Нравилась ей самостоятельность знакомца: не угодничает, не теряется, но и не скрывает, что будет рад возможному повороту судьбы.
Полчаса проговорили – кажись, всё, что можно, Аглая Фроловна выспросила. Уже и заканчивать беседу собралась, да вспомнила: ещё об одном не узнала.
– Семья-то большая?
Претендент на капитанское звание помолчал. Почитай, дорогой всё обдумал, а сказать – язык не поворачивается. Кашлянул смущенно, прикрыв рот ладонью, глаза опустил:
– Тут, барыня, дело такое. Один я, но задумал жениться. Пора уже, да и наследник нужен. Только ни у меня, ни у невесты будущей родных, так уж сложилось, нет. Не смею просить, но, может, вы, своей милостью, благословите нас?
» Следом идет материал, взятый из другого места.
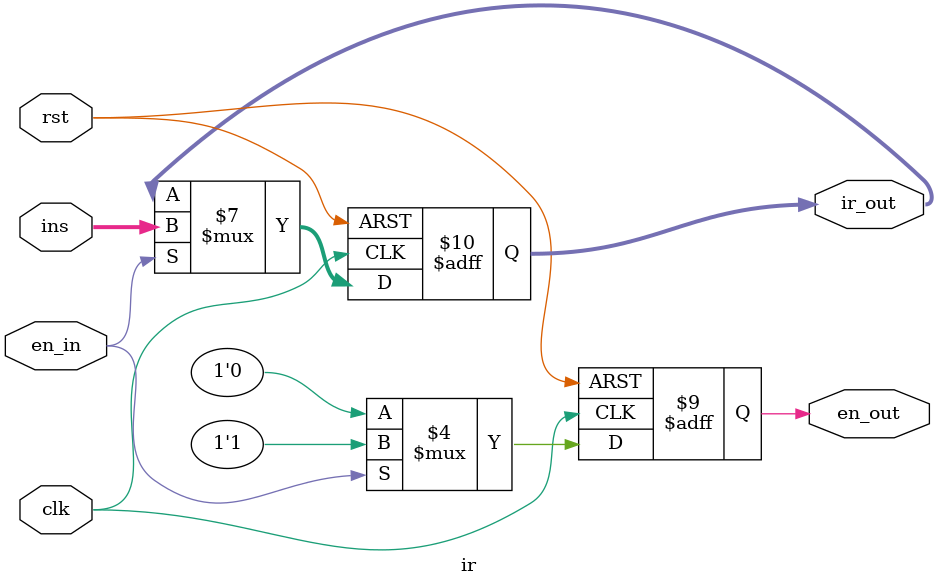
<source format=v>
module ir(
	input clk,
	input rst,
	input [15:0] ins,
	input en_in,
	output reg en_out,
	output reg [15:0]ir_out
);
always @ (posedge clk or negedge rst) begin
	if (!rst) begin
		ir_out <= 16'b000000000000 ;
		en_out <= 1'b1 ;
	end
	else begin
		if (en_in) begin
			en_out <= 1'b1 ;
			ir_out <= ins ;
		end
		else en_out <= 1'b0 ;
	end
end
endmodule

</source>
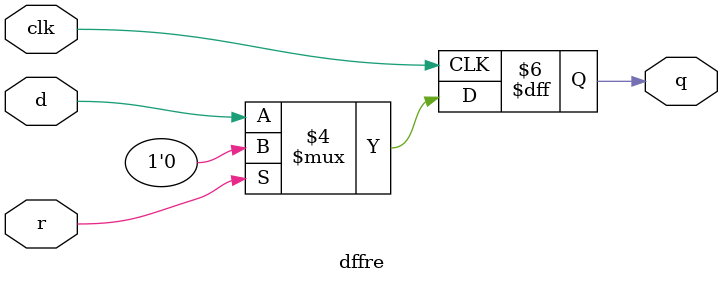
<source format=v>
module dffre(d,r,clk,q);
    parameter n=1;//nÎª¼Ä´æÆ÷µÄÎ»Êý£¬n=1Ê±ÎªD´¥·¢Æ÷
    
    input clk,r;
    input [n:1]d;
    output [n:1]q;
       reg [n:1]q=0;

    always @(posedge clk)
        begin
            if(r)   q=0;
            else q=d;
        end
endmodule

</source>
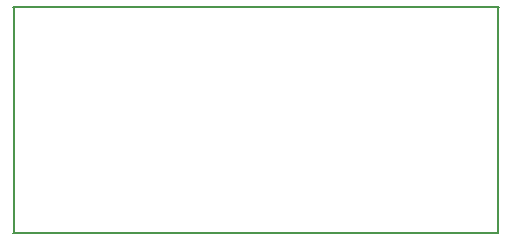
<source format=gko>
G04 (created by PCBNEW (2013-mar-13)-testing) date Thu 16 May 2013 01:29:58 PM EST*
%MOIN*%
G04 Gerber Fmt 3.4, Leading zero omitted, Abs format*
%FSLAX34Y34*%
G01*
G70*
G90*
G04 APERTURE LIST*
%ADD10C,0.006*%
%ADD11C,0.00590551*%
G04 APERTURE END LIST*
G54D10*
G54D11*
X70800Y-46450D02*
X70800Y-46200D01*
X86943Y-53750D02*
X70780Y-53750D01*
X86950Y-46800D02*
X86950Y-46200D01*
X70787Y-46200D02*
X86968Y-46200D01*
X70800Y-53750D02*
X70800Y-46400D01*
X86950Y-46750D02*
X86950Y-53750D01*
M02*

</source>
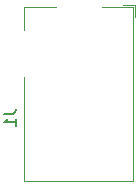
<source format=gbr>
%TF.GenerationSoftware,KiCad,Pcbnew,8.0.9*%
%TF.CreationDate,2025-12-11T14:47:33+01:00*%
%TF.ProjectId,Project,50726f6a-6563-4742-9e6b-696361645f70,rev?*%
%TF.SameCoordinates,Original*%
%TF.FileFunction,Legend,Bot*%
%TF.FilePolarity,Positive*%
%FSLAX46Y46*%
G04 Gerber Fmt 4.6, Leading zero omitted, Abs format (unit mm)*
G04 Created by KiCad (PCBNEW 8.0.9) date 2025-12-11 14:47:33*
%MOMM*%
%LPD*%
G01*
G04 APERTURE LIST*
%ADD10C,0.150000*%
%ADD11C,0.120000*%
G04 APERTURE END LIST*
D10*
X153318420Y-78875465D02*
X154032705Y-78875465D01*
X154032705Y-78875465D02*
X154175562Y-78827846D01*
X154175562Y-78827846D02*
X154270801Y-78732608D01*
X154270801Y-78732608D02*
X154318420Y-78589751D01*
X154318420Y-78589751D02*
X154318420Y-78494513D01*
X154318420Y-79875465D02*
X154318420Y-79304037D01*
X154318420Y-79589751D02*
X153318420Y-79589751D01*
X153318420Y-79589751D02*
X153461277Y-79494513D01*
X153461277Y-79494513D02*
X153556515Y-79399275D01*
X153556515Y-79399275D02*
X153604134Y-79304037D01*
D11*
%TO.C,J1*%
X164213601Y-69858799D02*
X164213602Y-84558798D01*
X164213602Y-84558798D02*
X155013602Y-84558800D01*
X155013602Y-84558800D02*
X155013601Y-75758799D01*
X164413601Y-69658799D02*
X164413601Y-70708800D01*
X161613601Y-69858798D02*
X164213601Y-69858799D01*
X155013601Y-69858799D02*
X157713602Y-69858800D01*
X155013601Y-71758799D02*
X155013601Y-69858799D01*
X164413601Y-69658799D02*
X163363601Y-69658799D01*
%TD*%
M02*

</source>
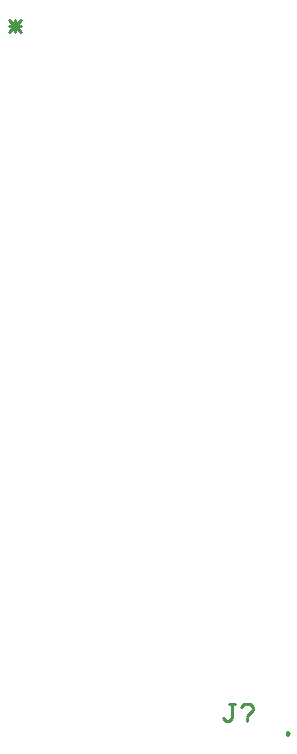
<source format=gto>
%FSTAX23Y23*%
%MOIN*%
%SFA1B1*%

%IPPOS*%
%ADD10C,0.009840*%
%ADD11C,0.010000*%
%LNjlcpcb_patch_test_1-1*%
%LPD*%
G54D10*
X01584Y00251D02*
X01577Y00255D01*
Y00247*
X01584Y00251*
G54D11*
X0065Y0263D02*
X0069Y0259D01*
X0065D02*
X0069Y0263D01*
X0065Y0261D02*
X0069D01*
X0067Y0259D02*
Y0263D01*
X01404Y0035D02*
X01384D01*
X01394*
Y00301*
X01384Y00291*
X01375*
X01365Y00301*
X01424Y0034D02*
X01434Y0035D01*
X01454*
X01464Y0034*
Y0033*
X01444Y0031*
Y00301D02*
Y00291D01*
M02*
</source>
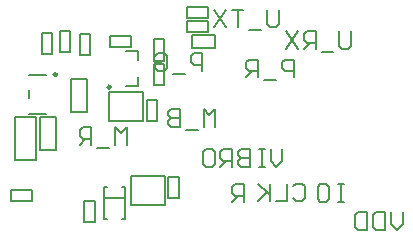
<source format=gbo>
G04 Layer_Color=32896*
%FSLAX44Y44*%
%MOMM*%
G71*
G01*
G75*
%ADD43C,0.2000*%
%ADD44C,0.2500*%
%ADD55C,0.2540*%
D43*
X112000Y160255D02*
Y169005D01*
Y160005D02*
Y160255D01*
X94000Y160005D02*
X112000D01*
X94000D02*
Y169005D01*
X112000D01*
X36500Y172250D02*
X45250D01*
X45500D01*
Y154250D02*
Y172250D01*
X36500Y154250D02*
X45500D01*
X36500D02*
Y172250D01*
X51716Y174002D02*
X60466D01*
X60716D01*
Y156003D02*
Y174002D01*
X51716Y156003D02*
X60716D01*
X51716D02*
Y174002D01*
X28500Y30250D02*
Y39000D01*
Y30000D02*
Y30250D01*
X10500Y30000D02*
X28500D01*
X10500D02*
Y39000D01*
X28500D01*
X183000Y159742D02*
Y169992D01*
Y159492D02*
Y159742D01*
X177250Y159492D02*
X183000D01*
X163500D02*
X177250D01*
X163500D02*
Y169992D01*
X183000D01*
X61010Y104750D02*
Y132750D01*
X74510Y104750D02*
Y132750D01*
X61010D02*
X74510D01*
X61010Y104750D02*
X74510D01*
X48497Y72475D02*
Y100475D01*
X34997Y72475D02*
Y100475D01*
Y72475D02*
X48497D01*
X34997Y100475D02*
X48497D01*
X31995Y64449D02*
Y100475D01*
X13495Y64449D02*
X31995D01*
X13495D02*
Y80949D01*
Y100475D02*
X31995D01*
X13495Y80949D02*
Y100475D01*
X159500Y184997D02*
Y193747D01*
Y193997D01*
X177500D01*
Y184997D02*
Y193997D01*
X159500Y184997D02*
X177500D01*
X159255Y172994D02*
Y181745D01*
Y181994D01*
X177255D01*
Y172994D02*
Y181994D01*
X159255Y172994D02*
X177255D01*
X72750Y12000D02*
X81500D01*
X72500D02*
X72750D01*
X72500D02*
Y30000D01*
X81500D01*
Y12000D02*
Y30000D01*
X125253Y115500D02*
X134003D01*
X134253D01*
Y97500D02*
Y115500D01*
X125253Y97500D02*
X134253D01*
X125253D02*
Y115500D01*
X131493Y148503D02*
X140243D01*
X131243D02*
X131493D01*
X131243D02*
Y166502D01*
X140243D01*
Y148503D02*
Y166502D01*
X131493Y127500D02*
X140243D01*
X131243D02*
X131493D01*
X131243D02*
Y145500D01*
X140243D01*
Y127500D02*
Y145500D01*
X68500Y171500D02*
X77250D01*
X77500D01*
Y153500D02*
Y171500D01*
X68500Y153500D02*
X77500D01*
X68500D02*
Y171500D01*
X144000Y32250D02*
X152750D01*
X143750D02*
X144000D01*
X143750D02*
Y50250D01*
X152750D01*
Y32250D02*
Y50250D01*
X26007Y103728D02*
X40007D01*
X25507Y116727D02*
Y123728D01*
X26007Y136727D02*
X40007D01*
X104746Y14500D02*
X107245D01*
Y41500D01*
X104746D02*
X107245D01*
X89245Y14500D02*
X91745D01*
X89245D02*
Y41500D01*
X91745D01*
X107245Y32250D02*
Y32750D01*
X89245Y32250D02*
X107245D01*
X118241Y149252D02*
Y157002D01*
X108241D02*
X118241D01*
Y127002D02*
Y134752D01*
X108241Y127002D02*
X118241D01*
X93250Y121750D02*
X109750D01*
X93250Y97250D02*
Y121750D01*
Y97250D02*
X122250D01*
Y121750D01*
X109750D02*
X122250D01*
X111748Y50500D02*
X128248D01*
X111748Y26000D02*
Y50500D01*
Y26000D02*
X140748D01*
Y50500D01*
X128248D02*
X140748D01*
X207750Y29000D02*
Y43995D01*
X200252D01*
X197753Y41496D01*
Y36498D01*
X200252Y33998D01*
X207750D01*
X202751D02*
X197753Y29000D01*
X249504Y41996D02*
X252003Y44496D01*
X257001D01*
X259500Y41996D01*
Y32000D01*
X257001Y29500D01*
X252003D01*
X249504Y32000D01*
X244505Y44496D02*
Y29500D01*
X234508D01*
X229510Y44496D02*
Y29500D01*
Y34499D01*
X219513Y44496D01*
X227011Y36998D01*
X219513Y29500D01*
X292500Y43995D02*
X287502D01*
X290001D01*
Y29000D01*
X292500D01*
X287502D01*
X272507Y43995D02*
X277505D01*
X280004Y41496D01*
Y31499D01*
X277505Y29000D01*
X272507D01*
X270007Y31499D01*
Y41496D01*
X272507Y43995D01*
X342000Y19995D02*
Y9998D01*
X337002Y5000D01*
X332003Y9998D01*
Y19995D01*
X327005D02*
Y5000D01*
X319507D01*
X317008Y7499D01*
Y17496D01*
X319507Y19995D01*
X327005D01*
X312010D02*
Y5000D01*
X304512D01*
X302013Y7499D01*
Y17496D01*
X304512Y19995D01*
X312010D01*
X237250Y191745D02*
Y179249D01*
X234751Y176750D01*
X229753D01*
X227253Y179249D01*
Y191745D01*
X222255Y174251D02*
X212258D01*
X207260Y191745D02*
X197263D01*
X202261D01*
Y176750D01*
X192265Y191745D02*
X182268Y176750D01*
Y191745D02*
X192265Y176750D01*
X298500Y173745D02*
Y161249D01*
X296001Y158750D01*
X291002D01*
X288503Y161249D01*
Y173745D01*
X283505Y156251D02*
X273508D01*
X268510Y158750D02*
Y173745D01*
X261012D01*
X258513Y171246D01*
Y166248D01*
X261012Y163748D01*
X268510D01*
X263511D02*
X258513Y158750D01*
X253514Y173745D02*
X243518Y158750D01*
Y173745D02*
X253514Y158750D01*
X240250Y73745D02*
Y63748D01*
X235252Y58750D01*
X230253Y63748D01*
Y73745D01*
X225255D02*
X220257D01*
X222756D01*
Y58750D01*
X225255D01*
X220257D01*
X212759Y73745D02*
Y58750D01*
X205261D01*
X202762Y61249D01*
Y63748D01*
X205261Y66248D01*
X212759D01*
X205261D01*
X202762Y68747D01*
Y71246D01*
X205261Y73745D01*
X212759D01*
X197764Y58750D02*
Y73745D01*
X190266D01*
X187767Y71246D01*
Y66248D01*
X190266Y63748D01*
X197764D01*
X192765D02*
X187767Y58750D01*
X175271Y73745D02*
X180269D01*
X182769Y71246D01*
Y61249D01*
X180269Y58750D01*
X175271D01*
X172772Y61249D01*
Y71246D01*
X175271Y73745D01*
X183500Y92250D02*
Y107245D01*
X178502Y102247D01*
X173503Y107245D01*
Y92250D01*
X168505Y89751D02*
X158508D01*
X153510Y107245D02*
Y92250D01*
X146012D01*
X143513Y94749D01*
Y97248D01*
X146012Y99748D01*
X153510D01*
X146012D01*
X143513Y102247D01*
Y104746D01*
X146012Y107245D01*
X153510D01*
X172500Y140000D02*
Y154995D01*
X165002D01*
X162503Y152496D01*
Y147498D01*
X165002Y144998D01*
X172500D01*
X157505Y137501D02*
X147508D01*
X132513Y152496D02*
X135012Y154995D01*
X140010D01*
X142510Y152496D01*
Y142499D01*
X140010Y140000D01*
X135012D01*
X132513Y142499D01*
Y147498D01*
X137511D01*
X249750Y134500D02*
Y149495D01*
X242252D01*
X239753Y146996D01*
Y141998D01*
X242252Y139498D01*
X249750D01*
X234755Y132001D02*
X224758D01*
X219760Y134500D02*
Y149495D01*
X212262D01*
X209763Y146996D01*
Y141998D01*
X212262Y139498D01*
X219760D01*
X214761D02*
X209763Y134500D01*
X108500Y77250D02*
Y92245D01*
X103502Y87247D01*
X98503Y92245D01*
Y77250D01*
X93505Y74751D02*
X83508D01*
X78510Y77250D02*
Y92245D01*
X71012D01*
X68513Y89746D01*
Y84748D01*
X71012Y82248D01*
X78510D01*
X73511D02*
X68513Y77250D01*
D44*
X94741Y126252D02*
G03*
X94741Y126252I-1250J0D01*
G01*
D55*
X49257Y136727D02*
G03*
X49257Y136727I-1250J0D01*
G01*
M02*

</source>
– Тоже, придумал, батенька, – фыркнула Аглая Фроловна, впрочем, проникаясь к наглецу симпатией, – я-то здесь с какого боку?
– Так ведь на вашей Настёне жениться хочу, – тут наконец и гость вроде как смутился.
– Вона как… – пожевала тонкими губами, нахмурилась.
Почему-то Аглая Фроловна думала, что Настёна будет с ними всегда. Новую прислугу такую честную да работящую найти непросто, но и на пороге чужой судьбы стоять – грех великий.
– Настёна-то согласна?
– Я ей ещё не сказывал.
– Ну, ты хорош, батенька, – развеселилась Аглая Фроловна: какая женщина откажется в таком деле посредником быть. – Сейчас я её призову, мы у неё и спросим. Отца твоего как звали?
– Трофимом, барыня.
– Ну, вот значит, Харитон Трофимыч, ты мне ту грушу, что на столе лежит, подай да позвони в колокольчик, Настёна и придет.
Харитон с поклоном протянул барыне грушу, в которую она впилась остатками зубов с неожиданной жадностью. Плечи приподнялись, сладкий сок потёк по рукам и подбородку. Невесть откуда налетевшая пчела с жужжаньем закружила рядом, выбирая место, чтобы примоститься на сладкой лужице. В комнате пахло ладаном, сушёными травами. Высвеченная неожиданным снопом солнечного света, прорвавшимся сквозь сдвинутую занавеску окна, старушка, прижавшая к груди грушу, казалась трогательно-маленькой, словно и не человеком уже была, а частью вот этого божьего мира, готового в любую минуту взмахнуть крылышками и улететь.
– Что смотришь, Харитон? Ем некрасиво? – пробуравила глазками, которые когда-то огромными агатами были, а нынче щёлками сузились. – Так ведь, кто знает, может, последняя груша в жизни. Почему бы и не насладиться ею… Старый человек – он как плод перезрелый, в любой момент с дерева упасть может.
– Что вы, барыня, – пробормотал озадачено Харитон, – какая последняя, даст Бог, поживёте…
– Ну, это как ты скажешь, – милостиво согласилась Аглая Фроловна, а, завидев вошедшую в комнату Настёну, тут же выпрямила спину, построжела, изменила тон.
– Настёна, тут Харитон Трофимыч сватается, али пойдёшь за него?
Обычно бойкая, Настёна растерялась, закраснелась. Покрутила оборку фартука на платье, не зная, куда деть руки, шепнула:
– Так ведь не знаю, люба ли. Харитон Трофимыч и не смотрели в мою сторону.
– А чего зря девку смущать, – рассудительно сказала Аглая Фроловна, откладывая в сторону огрызок груши и протирая платочком пальцы, – ты, девка, подолом зря не мети. Коли другой на примете есть, так и скажи – сильничать никто не станет. Да смотри, не прогадай: такими предложениями не бросаются. Через год Харитон Трофимыч себе карьер сделает, ты ему сына родишь, чем не пара?